Though the measure had been established law before the COVID-19 pandemic, it likely wouldn’t have prevented the National Institutes of Health (NIH) from providing $600,000 in subgrants to the Wuhan Institute of Virology (WIV) between 2014 and 2019 in part to tinker with bat-based coronaviruses.
This new amendment created “gain-of-function” using a nearly identical definition used in the Potential Pandemic Pathogens Control and Oversight (P3CO) review framework, which was established by the Department of Health and Human Services in late 2017 to provide oversight on such research. Both the P3CO framework and Paul’s amendment define gain-of-function as any research that is “reasonably anticipated” to enhance the pathogenicity or transmissibility of deadly viruses.
But the National Institutes of Allergies and Infectious Diseases, led by Dr Anthony Fauci, used that same definition of gain-of-function to determine that an NIH grant with the nonprofit group EcoHealth Alliance, which involved the transfer of taxpayer funds to the WIV to study bat-based coronaviruses, did not require independent review by the HHS P3CO review committee, even though some virologists said it unequivocally did.

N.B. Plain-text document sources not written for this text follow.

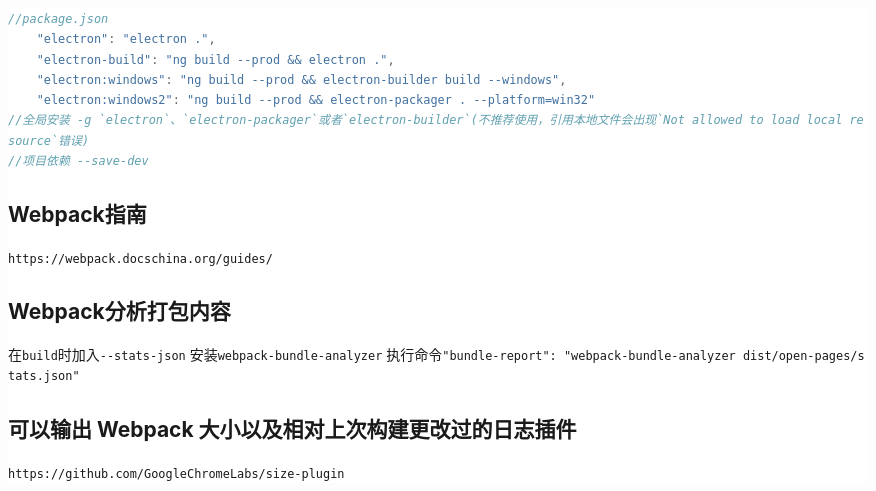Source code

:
 ```javascript
//package.json
    "electron": "electron .",
    "electron-build": "ng build --prod && electron .",
    "electron:windows": "ng build --prod && electron-builder build --windows",
    "electron:windows2": "ng build --prod && electron-packager . --platform=win32"
//全局安装 -g `electron`、`electron-packager`或者`electron-builder`(不推荐使用，引用本地文件会出现`Not allowed to load local resource`错误)
//项目依赖 --save-dev
```

## Webpack指南
`https://webpack.docschina.org/guides/`

## Webpack分析打包内容
在`build`时加入`--stats-json`
安装`webpack-bundle-analyzer`
执行命令`"bundle-report": "webpack-bundle-analyzer dist/open-pages/stats.json"`

## 可以输出 Webpack 大小以及相对上次构建更改过的日志插件
`https://github.com/GoogleChromeLabs/size-plugin`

“We may never know whether the pandemic arose from the lab in Wuhan, but we do know that so far no intermediate animal host has been discovered,” Paul said in a speech on the Senate floor. “Thousands of animals at the wet market have been looked at, none of them has carried COVID-19. We’ve tried to infect COVID-19 into bats, it doesn’t grow well in bats. It seems most adapted and suitable for humans.”
“We may not know whether this rose out of a Wuhan lab, but I think gain-of-function research — where we take a deadly virus, sometimes much more deadly than COVID, and then we increase its transmissibility to mammals — is wrong. In 2014, NIH stopped all of this research. I’m using the same definition to say any gain-of-function research should not be funded in China with U.S. taxpayer dollars, and I recommend a yes vote,” Paul added.
Paul’s amendment passed unanimously by a voice vote, after which some in the Senate chamber cheered.
The NIH spokesperson previously told the DCNF it would be “misleading and inaccurate” to suggest NIAID was required to notify the HHS review committee of its determination.
Rutgers University professor of chemical biology Richard H. Ebright previously told the DCNF that EcoHealth grant unequivocally involved gain-of-function research and said the offices of the director for the NIAID and NIH have “systematically thwarted — indeed systematically nullified — the HHS P3CO Framework by declining to flag and forward proposals for review.”
“This is a systemic problem,” Ebright said.
SENATE: The Senate chamber erupts into cheers after an amendment proposed by @RandPaul that bans US funding of gain-of-function research in China is passed by unanimous voice vote pic.twitter.com/8fQ6hAWpuW
— Forbes (@Forbes) May 25, 2021
Paul has been among the most vocal lawmakers questioning the received wisdom of medical experts throughout the pandemic, pushing back especially against some of Dr Anthony Fauci’s assertions.
Most recently, Paul grilled Fauci about grant money from the National Institute of Allergy and Infectious Diseases (NIAID) that allegedly went to the Wuhan Institute of Virology, a lab from which some believe the COVID-19 virus might have leaked.
“We don’t know whether the pandemic started in a lab in Wuhan or evolved naturally,” Paul said in a press release. “While many still deny funding gain-of-function research in Wuhan, experts believe otherwise. This newly passed amendment ensures that this never happens in the future. No taxpayer money should have ever been used to fund gain-of-function research in Wuhan, and now we permanently have put it to a stop.”